In the manual group, when MBP indicated abnormal hypotension, phenylephrine was administered as a single injection of up to 0.1 mg or as a continuous infusion (maximum 2 mg/h) at the discretion of the anesthesiologist with board certification. Phenylephrine was initiated only after the onset of abnormal hypotension, and prophylactic administration in the absence of hypotension was prohibited.

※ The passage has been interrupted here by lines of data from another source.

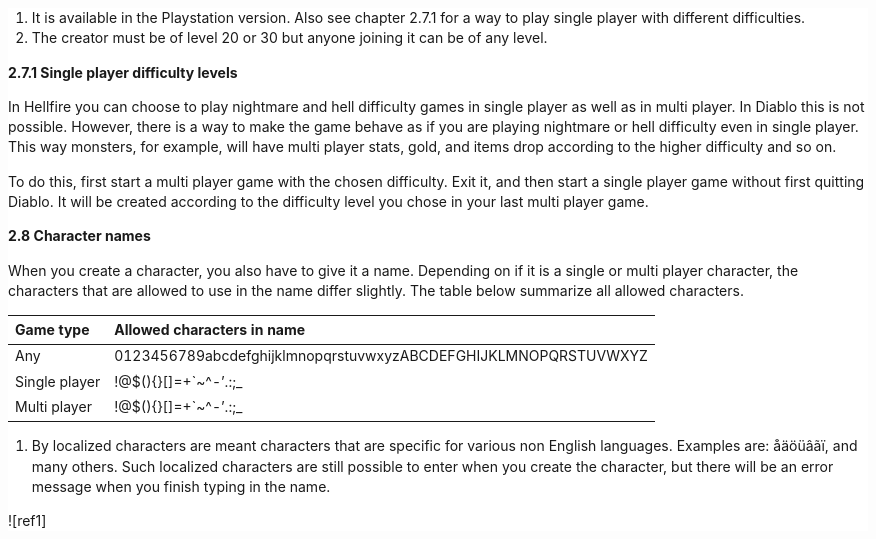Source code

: 
1. It is available in the Playstation version. Also see chapter 2.7.1 for a way to play single player with different difficulties.
1. The creator must be of level 20 or 30 but anyone joining it can be of any level.


**2.7.1 Single player difficulty levels**

In Hellfire you can choose to play nightmare and hell difficulty games in single player as well as in multi player. In Diablo this is not possible. However, there is a way to make the game behave as if you are playing nightmare or hell difficulty even in single player. This way monsters, for example, will have multi player stats, gold, and items drop according to the higher difficulty and so on.

To do this, first start a multi player game with the chosen difficulty. Exit it, and then start a single player game without first quitting Diablo. It will be created according to the difficulty level you chose in your last multi player game.


**2.8 Character names**

When you create a character, you also have to give it a name. Depending on if it is a single or multi player character, the characters that are allowed to use in the name differ slightly. The table below summarize all allowed characters.

|**Game type**|**Allowed characters in name**|
| :- | :- |
|Any|0123456789abcdefghijklmnopqrstuvwxyzABCDEFGHIJKLMNOPQRSTUVWXYZ|
|Single player|!@$(){}[]=+`~^-’.:;\_|”#%&/?\*,<> SPACE    plus localized characters1|
|Multi player|!@$(){}[]=+`~^-’.:;\_||

1. By localized characters are meant characters that are specific for various non English languages. Examples are: åäöüâãï, and many others. Such localized characters are still possible to enter when you create the character, but there will be an error message when you finish typing in the name.

![ref1]





























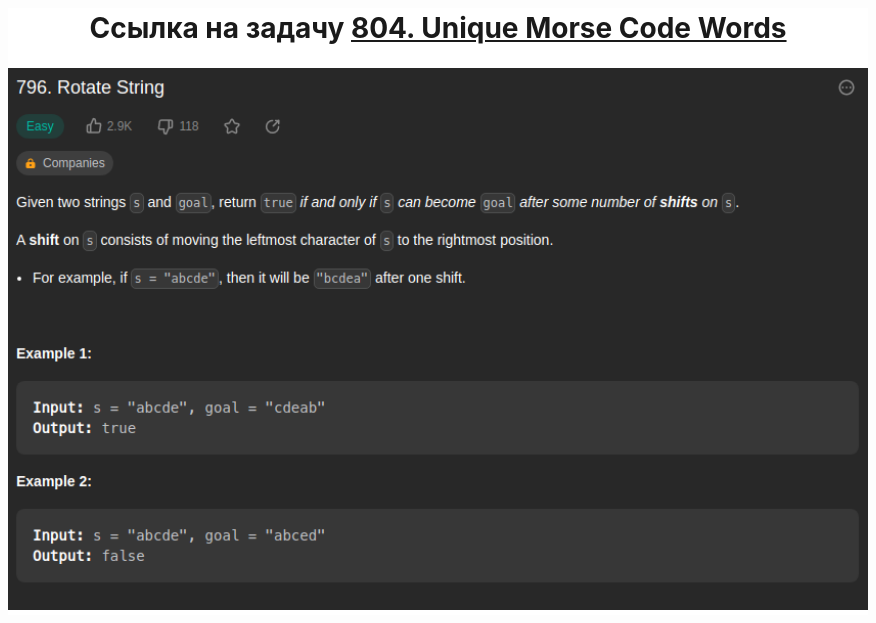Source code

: <h1 align="center">Ссылка на задачу
    <a href='https://leetcode.com/problems/unique-morse-code-words/
'>
  804. Unique Morse Code Words
    </a>
</h1>   
<img src="./info/task.png" height="100%" width="100%"/>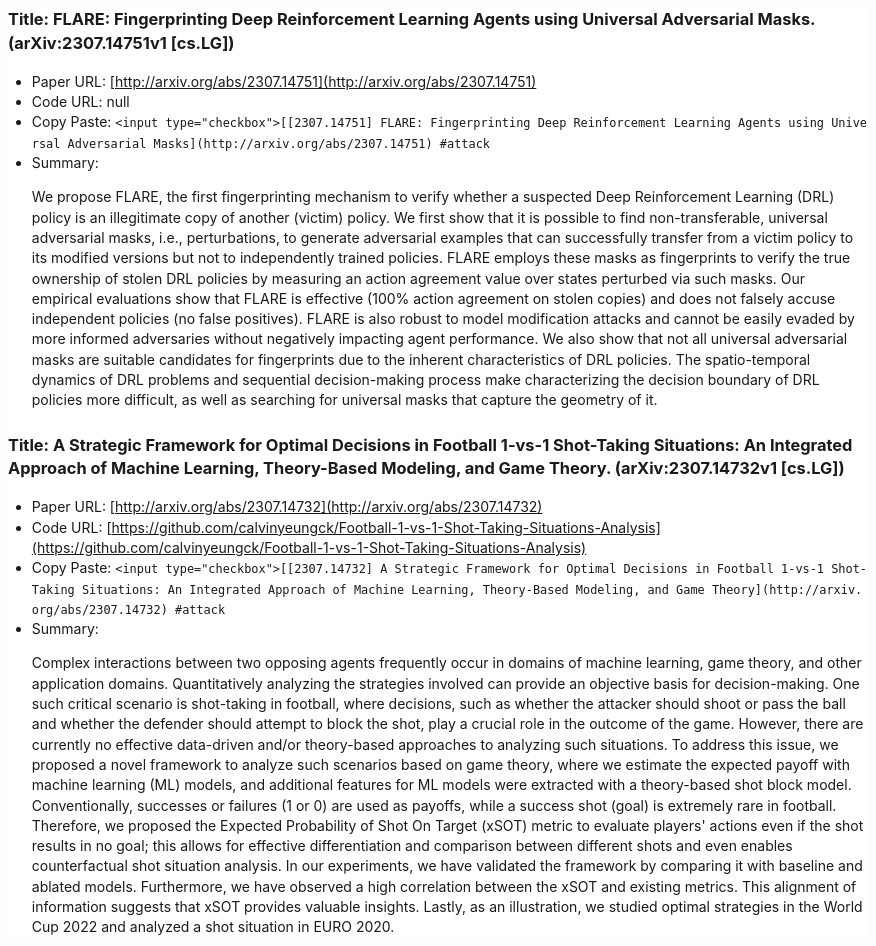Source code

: ### Title: FLARE: Fingerprinting Deep Reinforcement Learning Agents using Universal Adversarial Masks. (arXiv:2307.14751v1 [cs.LG])
* Paper URL: [http://arxiv.org/abs/2307.14751](http://arxiv.org/abs/2307.14751)
* Code URL: null
* Copy Paste: `<input type="checkbox">[[2307.14751] FLARE: Fingerprinting Deep Reinforcement Learning Agents using Universal Adversarial Masks](http://arxiv.org/abs/2307.14751) #attack`
* Summary: <p>We propose FLARE, the first fingerprinting mechanism to verify whether a
suspected Deep Reinforcement Learning (DRL) policy is an illegitimate copy of
another (victim) policy. We first show that it is possible to find
non-transferable, universal adversarial masks, i.e., perturbations, to generate
adversarial examples that can successfully transfer from a victim policy to its
modified versions but not to independently trained policies. FLARE employs
these masks as fingerprints to verify the true ownership of stolen DRL policies
by measuring an action agreement value over states perturbed via such masks.
Our empirical evaluations show that FLARE is effective (100% action agreement
on stolen copies) and does not falsely accuse independent policies (no false
positives). FLARE is also robust to model modification attacks and cannot be
easily evaded by more informed adversaries without negatively impacting agent
performance. We also show that not all universal adversarial masks are suitable
candidates for fingerprints due to the inherent characteristics of DRL
policies. The spatio-temporal dynamics of DRL problems and sequential
decision-making process make characterizing the decision boundary of DRL
policies more difficult, as well as searching for universal masks that capture
the geometry of it.
</p>

### Title: A Strategic Framework for Optimal Decisions in Football 1-vs-1 Shot-Taking Situations: An Integrated Approach of Machine Learning, Theory-Based Modeling, and Game Theory. (arXiv:2307.14732v1 [cs.LG])
* Paper URL: [http://arxiv.org/abs/2307.14732](http://arxiv.org/abs/2307.14732)
* Code URL: [https://github.com/calvinyeungck/Football-1-vs-1-Shot-Taking-Situations-Analysis](https://github.com/calvinyeungck/Football-1-vs-1-Shot-Taking-Situations-Analysis)
* Copy Paste: `<input type="checkbox">[[2307.14732] A Strategic Framework for Optimal Decisions in Football 1-vs-1 Shot-Taking Situations: An Integrated Approach of Machine Learning, Theory-Based Modeling, and Game Theory](http://arxiv.org/abs/2307.14732) #attack`
* Summary: <p>Complex interactions between two opposing agents frequently occur in domains
of machine learning, game theory, and other application domains. Quantitatively
analyzing the strategies involved can provide an objective basis for
decision-making. One such critical scenario is shot-taking in football, where
decisions, such as whether the attacker should shoot or pass the ball and
whether the defender should attempt to block the shot, play a crucial role in
the outcome of the game. However, there are currently no effective data-driven
and/or theory-based approaches to analyzing such situations. To address this
issue, we proposed a novel framework to analyze such scenarios based on game
theory, where we estimate the expected payoff with machine learning (ML)
models, and additional features for ML models were extracted with a
theory-based shot block model. Conventionally, successes or failures (1 or 0)
are used as payoffs, while a success shot (goal) is extremely rare in football.
Therefore, we proposed the Expected Probability of Shot On Target (xSOT) metric
to evaluate players' actions even if the shot results in no goal; this allows
for effective differentiation and comparison between different shots and even
enables counterfactual shot situation analysis. In our experiments, we have
validated the framework by comparing it with baseline and ablated models.
Furthermore, we have observed a high correlation between the xSOT and existing
metrics. This alignment of information suggests that xSOT provides valuable
insights. Lastly, as an illustration, we studied optimal strategies in the
World Cup 2022 and analyzed a shot situation in EURO 2020.
</p>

In the automated group, the device automatically regulated phenylephrine administration according to the following algorithm (Fig. 1):

When MBP is abnormally low, the control device enters vasopressor administration mode, administering an initial dose of 0.002 mg/kg of phenylephrine (maximum 0.1 mg). If hypotension persists, an additional dose of half the initial amount is administered, followed by a continuous infusion at a rate determined by the protocol.

If the anesthesiologist determined that automated administration was insufficient to raise the pressure, a manual dose of phenylephrine was administered and recorded along with the time.

If MBP recovers from hypotension, continuous phenylephrine administration is maintained or resumed at the protocol-determined dosing rate if MBP is < 85 mmHg. If MBP exceeds 85 mmHg, continuous administration is suspended, following protocol calculations.

If continuous phenylephrine administration is interrupted for > 15 min, the system exits vasopressor administration mode and returns to normal.

If the anesthesiologist judged that the patient could not recover from hypotension with continuous phenylephrine administration, the initiation of continuous noradrenaline administration was considered.

Statistical analysis

The evaluation period for statistical analysis spanned from the initiation of remifentanil to the completion of propofol/remifentanil administration. The full analysis set (FAS), which represents the maximum analysis population, included patients who did not receive phenylephrine and experienced no episodes of abnormal hypotension during the evaluation period. These patients were considered to be in an unusually favorable regulatory situation, with an abnormal hypotension time rate of 0, despite no interventions being made to avoid hypotension. Consequently, these patients were excluded from the protocol per set (PPS). Patients who required continuous noradrenaline administration were also excluded from PPS. Missing NIBP values were left as missing and not included in the evaluation period.

The primary end point, the adequate blood pressure time percentage, was defined as the percentage of time during the evaluation period when MBP >65 mmHg and SBP <140 mmHg were maintained. This value was calculated by subtracting the percentage of time during the evaluation period when either abnormal hypotension (MBP <65 mmHg) or hypertension (SBP >140 mmHg) occurred. The non-inferiority of the automated group compared to that of the manual group was assessed using a t test with a non-inferiority margin of 10% and a significance level of 5%.

Secondary end points included the percentage of cases requiring vasopressors other than phenylephrine, use of additional vasopressors administered by the anesthesiologist, total dose of phenylephrine and infusions, percentage of time with adequate anesthesia from the start to the end of surgery, esCCI, esSVI, and MBP variability.

For safety evaluation, adverse events occurring from the day of surgery until 48 h postoperatively were assessed. Adverse events were evaluated based on the date of onset, event name, severity, treatment, outcome, and the causal relationship to the study. They were categorized as adverse events observed in subjects, adverse events observed in non-subjects, and study equipment malfunctions.

Sample size design

Due to the absence of previous or similar studies, we assumed that the regulatory performance would be comparable between the manual and automated groups, as described in a developmental study of the automated delivery system for TIVA [7]. We calculated a power of 90%, a non-inferiority margin of 10%, and a dropout rate of 20% (e.g., no circulatory agonist administered). The required sample size was calculated to be 20 patients in total.